- **TASK TO COMPLETE**
Everything in the records must be restated exactly, apart from the pictures.

- **RECORDS FOR PROCESSING**
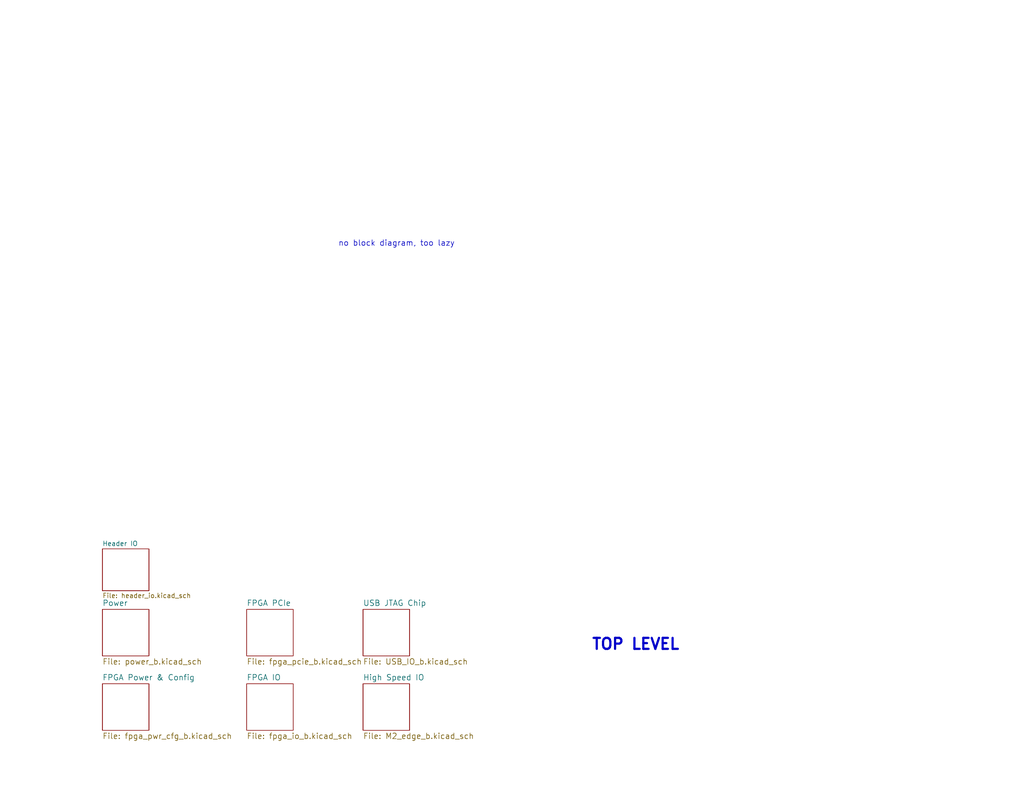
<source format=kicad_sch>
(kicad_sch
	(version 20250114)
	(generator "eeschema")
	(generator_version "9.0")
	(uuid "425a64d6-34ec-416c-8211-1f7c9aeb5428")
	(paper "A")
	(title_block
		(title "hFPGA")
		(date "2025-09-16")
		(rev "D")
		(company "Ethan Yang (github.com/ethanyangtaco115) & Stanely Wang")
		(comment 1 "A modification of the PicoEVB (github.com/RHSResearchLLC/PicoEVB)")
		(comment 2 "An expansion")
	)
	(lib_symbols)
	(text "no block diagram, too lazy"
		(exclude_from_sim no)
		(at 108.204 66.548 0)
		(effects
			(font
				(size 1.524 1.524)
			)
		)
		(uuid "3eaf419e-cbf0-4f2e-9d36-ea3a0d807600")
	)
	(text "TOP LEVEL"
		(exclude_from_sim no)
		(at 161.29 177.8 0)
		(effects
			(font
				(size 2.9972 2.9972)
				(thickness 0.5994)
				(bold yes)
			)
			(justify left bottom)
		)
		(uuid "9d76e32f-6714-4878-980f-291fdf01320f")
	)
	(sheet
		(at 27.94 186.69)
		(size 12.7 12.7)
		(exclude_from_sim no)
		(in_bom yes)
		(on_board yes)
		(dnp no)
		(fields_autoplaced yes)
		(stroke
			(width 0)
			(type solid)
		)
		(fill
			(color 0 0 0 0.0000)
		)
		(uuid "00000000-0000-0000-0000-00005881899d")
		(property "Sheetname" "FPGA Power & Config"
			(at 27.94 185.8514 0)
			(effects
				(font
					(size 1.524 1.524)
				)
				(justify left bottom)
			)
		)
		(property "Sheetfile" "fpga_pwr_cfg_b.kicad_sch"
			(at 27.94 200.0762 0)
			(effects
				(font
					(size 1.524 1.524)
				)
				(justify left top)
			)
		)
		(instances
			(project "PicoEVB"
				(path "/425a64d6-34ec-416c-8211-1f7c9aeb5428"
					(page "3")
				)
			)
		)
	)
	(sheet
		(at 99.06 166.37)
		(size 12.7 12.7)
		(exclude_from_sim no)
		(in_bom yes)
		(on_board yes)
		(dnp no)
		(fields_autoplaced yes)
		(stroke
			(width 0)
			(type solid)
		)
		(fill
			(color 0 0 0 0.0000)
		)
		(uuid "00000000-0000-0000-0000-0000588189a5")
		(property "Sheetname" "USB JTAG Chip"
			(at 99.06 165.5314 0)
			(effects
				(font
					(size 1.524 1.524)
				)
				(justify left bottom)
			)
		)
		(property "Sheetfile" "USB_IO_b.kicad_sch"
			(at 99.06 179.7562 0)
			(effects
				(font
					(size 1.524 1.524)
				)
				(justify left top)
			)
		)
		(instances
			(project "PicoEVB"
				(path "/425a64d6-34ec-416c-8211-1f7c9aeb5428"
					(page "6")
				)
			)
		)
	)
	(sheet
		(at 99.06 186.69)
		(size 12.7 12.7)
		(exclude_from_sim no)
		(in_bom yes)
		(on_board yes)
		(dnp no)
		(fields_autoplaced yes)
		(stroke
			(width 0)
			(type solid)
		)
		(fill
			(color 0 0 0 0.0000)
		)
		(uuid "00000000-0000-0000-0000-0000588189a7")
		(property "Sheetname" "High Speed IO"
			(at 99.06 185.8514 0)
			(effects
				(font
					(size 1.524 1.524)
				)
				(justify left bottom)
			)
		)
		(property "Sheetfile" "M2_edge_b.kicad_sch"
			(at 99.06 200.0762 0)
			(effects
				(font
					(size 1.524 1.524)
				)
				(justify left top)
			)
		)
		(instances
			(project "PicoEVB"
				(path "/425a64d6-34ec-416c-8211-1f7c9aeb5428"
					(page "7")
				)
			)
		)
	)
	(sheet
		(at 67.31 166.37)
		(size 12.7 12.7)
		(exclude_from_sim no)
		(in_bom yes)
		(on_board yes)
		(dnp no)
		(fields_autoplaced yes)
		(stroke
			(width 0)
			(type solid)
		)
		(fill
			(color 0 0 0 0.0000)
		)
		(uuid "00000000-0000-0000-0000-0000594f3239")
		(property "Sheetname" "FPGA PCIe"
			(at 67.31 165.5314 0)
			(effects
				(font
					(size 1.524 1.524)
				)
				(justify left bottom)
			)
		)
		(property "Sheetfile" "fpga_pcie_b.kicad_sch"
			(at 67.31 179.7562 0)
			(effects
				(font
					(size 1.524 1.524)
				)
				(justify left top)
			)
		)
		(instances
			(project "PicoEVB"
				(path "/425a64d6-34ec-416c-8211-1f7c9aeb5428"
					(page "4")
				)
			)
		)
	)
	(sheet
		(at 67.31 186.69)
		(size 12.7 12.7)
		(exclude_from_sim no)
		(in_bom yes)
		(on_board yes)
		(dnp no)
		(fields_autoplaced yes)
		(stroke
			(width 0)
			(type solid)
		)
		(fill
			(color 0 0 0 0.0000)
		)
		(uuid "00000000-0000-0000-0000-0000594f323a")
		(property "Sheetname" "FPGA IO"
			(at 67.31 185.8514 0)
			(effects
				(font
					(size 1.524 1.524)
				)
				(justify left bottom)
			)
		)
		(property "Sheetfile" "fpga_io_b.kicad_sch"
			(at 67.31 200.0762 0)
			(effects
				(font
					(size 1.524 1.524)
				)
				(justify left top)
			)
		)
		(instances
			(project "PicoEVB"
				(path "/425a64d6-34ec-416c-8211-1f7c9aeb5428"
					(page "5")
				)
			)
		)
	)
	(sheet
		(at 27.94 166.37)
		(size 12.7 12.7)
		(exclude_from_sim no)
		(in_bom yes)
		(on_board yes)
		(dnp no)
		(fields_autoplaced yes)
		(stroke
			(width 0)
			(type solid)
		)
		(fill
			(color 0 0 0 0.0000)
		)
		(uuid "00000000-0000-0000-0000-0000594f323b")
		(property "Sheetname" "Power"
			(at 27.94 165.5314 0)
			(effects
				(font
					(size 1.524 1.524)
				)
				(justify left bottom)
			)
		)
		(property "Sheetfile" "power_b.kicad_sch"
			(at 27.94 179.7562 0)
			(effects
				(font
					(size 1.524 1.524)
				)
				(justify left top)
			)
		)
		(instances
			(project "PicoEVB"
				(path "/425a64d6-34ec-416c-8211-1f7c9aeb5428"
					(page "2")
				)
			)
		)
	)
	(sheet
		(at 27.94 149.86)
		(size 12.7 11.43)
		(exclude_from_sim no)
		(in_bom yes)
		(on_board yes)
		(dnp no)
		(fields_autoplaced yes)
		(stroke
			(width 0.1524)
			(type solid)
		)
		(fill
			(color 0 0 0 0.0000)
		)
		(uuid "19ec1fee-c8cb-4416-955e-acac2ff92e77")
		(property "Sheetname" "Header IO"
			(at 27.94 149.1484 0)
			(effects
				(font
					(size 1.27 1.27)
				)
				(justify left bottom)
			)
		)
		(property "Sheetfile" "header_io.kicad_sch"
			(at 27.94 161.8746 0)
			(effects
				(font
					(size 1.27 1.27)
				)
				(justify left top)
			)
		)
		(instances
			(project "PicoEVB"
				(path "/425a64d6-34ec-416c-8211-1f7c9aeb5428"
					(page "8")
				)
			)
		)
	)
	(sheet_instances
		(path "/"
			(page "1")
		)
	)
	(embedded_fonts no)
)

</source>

- **SOLUTION**
<source format=kicad_sch>
(kicad_sch
	(version 20250114)
	(generator "eeschema")
	(generator_version "9.0")
	(uuid "425a64d6-34ec-416c-8211-1f7c9aeb5428")
	(paper "A")
	(title_block
		(title "hFPGA")
		(date "2025-09-16")
		(rev "D")
		(company "Ethan Yang (github.com/ethanyangtaco115) & Stanely Wang")
		(comment 1 "A modification of the PicoEVB (github.com/RHSResearchLLC/PicoEVB)")
		(comment 2 "An expansion")
	)
	(lib_symbols)
	(text "no block diagram, too lazy"
		(exclude_from_sim no)
		(at 108.204 66.548 0)
		(effects
			(font
				(size 1.524 1.524)
			)
		)
		(uuid "3eaf419e-cbf0-4f2e-9d36-ea3a0d807600")
	)
	(text "TOP LEVEL"
		(exclude_from_sim no)
		(at 161.29 177.8 0)
		(effects
			(font
				(size 2.9972 2.9972)
				(thickness 0.5994)
				(bold yes)
			)
			(justify left bottom)
		)
		(uuid "9d76e32f-6714-4878-980f-291fdf01320f")
	)
	(sheet
		(at 27.94 186.69)
		(size 12.7 12.7)
		(exclude_from_sim no)
		(in_bom yes)
		(on_board yes)
		(dnp no)
		(fields_autoplaced yes)
		(stroke
			(width 0)
			(type solid)
		)
		(fill
			(color 0 0 0 0.0000)
		)
		(uuid "00000000-0000-0000-0000-00005881899d")
		(property "Sheetname" "FPGA Power & Config"
			(at 27.94 185.8514 0)
			(effects
				(font
					(size 1.524 1.524)
				)
				(justify left bottom)
			)
		)
		(property "Sheetfile" "fpga_pwr_cfg_b.kicad_sch"
			(at 27.94 200.0762 0)
			(effects
				(font
					(size 1.524 1.524)
				)
				(justify left top)
			)
		)
		(instances
			(project "PicoEVB"
				(path "/425a64d6-34ec-416c-8211-1f7c9aeb5428"
					(page "3")
				)
			)
		)
	)
	(sheet
		(at 99.06 166.37)
		(size 12.7 12.7)
		(exclude_from_sim no)
		(in_bom yes)
		(on_board yes)
		(dnp no)
		(fields_autoplaced yes)
		(stroke
			(width 0)
			(type solid)
		)
		(fill
			(color 0 0 0 0.0000)
		)
		(uuid "00000000-0000-0000-0000-0000588189a5")
		(property "Sheetname" "USB JTAG Chip"
			(at 99.06 165.5314 0)
			(effects
				(font
					(size 1.524 1.524)
				)
				(justify left bottom)
			)
		)
		(property "Sheetfile" "USB_IO_b.kicad_sch"
			(at 99.06 179.7562 0)
			(effects
				(font
					(size 1.524 1.524)
				)
				(justify left top)
			)
		)
		(instances
			(project "PicoEVB"
				(path "/425a64d6-34ec-416c-8211-1f7c9aeb5428"
					(page "6")
				)
			)
		)
	)
	(sheet
		(at 99.06 186.69)
		(size 12.7 12.7)
		(exclude_from_sim no)
		(in_bom yes)
		(on_board yes)
		(dnp no)
		(fields_autoplaced yes)
		(stroke
			(width 0)
			(type solid)
		)
		(fill
			(color 0 0 0 0.0000)
		)
		(uuid "00000000-0000-0000-0000-0000588189a7")
		(property "Sheetname" "High Speed IO"
			(at 99.06 185.8514 0)
			(effects
				(font
					(size 1.524 1.524)
				)
				(justify left bottom)
			)
		)
		(property "Sheetfile" "M2_edge_b.kicad_sch"
			(at 99.06 200.0762 0)
			(effects
				(font
					(size 1.524 1.524)
				)
				(justify left top)
			)
		)
		(instances
			(project "PicoEVB"
				(path "/425a64d6-34ec-416c-8211-1f7c9aeb5428"
					(page "7")
				)
			)
		)
	)
	(sheet
		(at 67.31 166.37)
		(size 12.7 12.7)
		(exclude_from_sim no)
		(in_bom yes)
		(on_board yes)
		(dnp no)
		(fields_autoplaced yes)
		(stroke
			(width 0)
			(type solid)
		)
		(fill
			(color 0 0 0 0.0000)
		)
		(uuid "00000000-0000-0000-0000-0000594f3239")
		(property "Sheetname" "FPGA PCIe"
			(at 67.31 165.5314 0)
			(effects
				(font
					(size 1.524 1.524)
				)
				(justify left bottom)
			)
		)
		(property "Sheetfile" "fpga_pcie_b.kicad_sch"
			(at 67.31 179.7562 0)
			(effects
				(font
					(size 1.524 1.524)
				)
				(justify left top)
			)
		)
		(instances
			(project "PicoEVB"
				(path "/425a64d6-34ec-416c-8211-1f7c9aeb5428"
					(page "4")
				)
			)
		)
	)
	(sheet
		(at 67.31 186.69)
		(size 12.7 12.7)
		(exclude_from_sim no)
		(in_bom yes)
		(on_board yes)
		(dnp no)
		(fields_autoplaced yes)
		(stroke
			(width 0)
			(type solid)
		)
		(fill
			(color 0 0 0 0.0000)
		)
		(uuid "00000000-0000-0000-0000-0000594f323a")
		(property "Sheetname" "FPGA IO"
			(at 67.31 185.8514 0)
			(effects
				(font
					(size 1.524 1.524)
				)
				(justify left bottom)
			)
		)
		(property "Sheetfile" "fpga_io_b.kicad_sch"
			(at 67.31 200.0762 0)
			(effects
				(font
					(size 1.524 1.524)
				)
				(justify left top)
			)
		)
		(instances
			(project "PicoEVB"
				(path "/425a64d6-34ec-416c-8211-1f7c9aeb5428"
					(page "5")
				)
			)
		)
	)
	(sheet
		(at 27.94 166.37)
		(size 12.7 12.7)
		(exclude_from_sim no)
		(in_bom yes)
		(on_board yes)
		(dnp no)
		(fields_autoplaced yes)
		(stroke
			(width 0)
			(type solid)
		)
		(fill
			(color 0 0 0 0.0000)
		)
		(uuid "00000000-0000-0000-0000-0000594f323b")
		(property "Sheetname" "Power"
			(at 27.94 165.5314 0)
			(effects
				(font
					(size 1.524 1.524)
				)
				(justify left bottom)
			)
		)
		(property "Sheetfile" "power_b.kicad_sch"
			(at 27.94 179.7562 0)
			(effects
				(font
					(size 1.524 1.524)
				)
				(justify left top)
			)
		)
		(instances
			(project "PicoEVB"
				(path "/425a64d6-34ec-416c-8211-1f7c9aeb5428"
					(page "2")
				)
			)
		)
	)
	(sheet
		(at 27.94 149.86)
		(size 12.7 11.43)
		(exclude_from_sim no)
		(in_bom yes)
		(on_board yes)
		(dnp no)
		(fields_autoplaced yes)
		(stroke
			(width 0.1524)
			(type solid)
		)
		(fill
			(color 0 0 0 0.0000)
		)
		(uuid "19ec1fee-c8cb-4416-955e-acac2ff92e77")
		(property "Sheetname" "Header IO"
			(at 27.94 149.1484 0)
			(effects
				(font
					(size 1.27 1.27)
				)
				(justify left bottom)
			)
		)
		(property "Sheetfile" "header_io.kicad_sch"
			(at 27.94 161.8746 0)
			(effects
				(font
					(size 1.27 1.27)
				)
				(justify left top)
			)
		)
		(instances
			(project "PicoEVB"
				(path "/425a64d6-34ec-416c-8211-1f7c9aeb5428"
					(page "8")
				)
			)
		)
	)
	(sheet_instances
		(path "/"
			(page "1")
		)
	)
	(embedded_fonts no)
)

</source>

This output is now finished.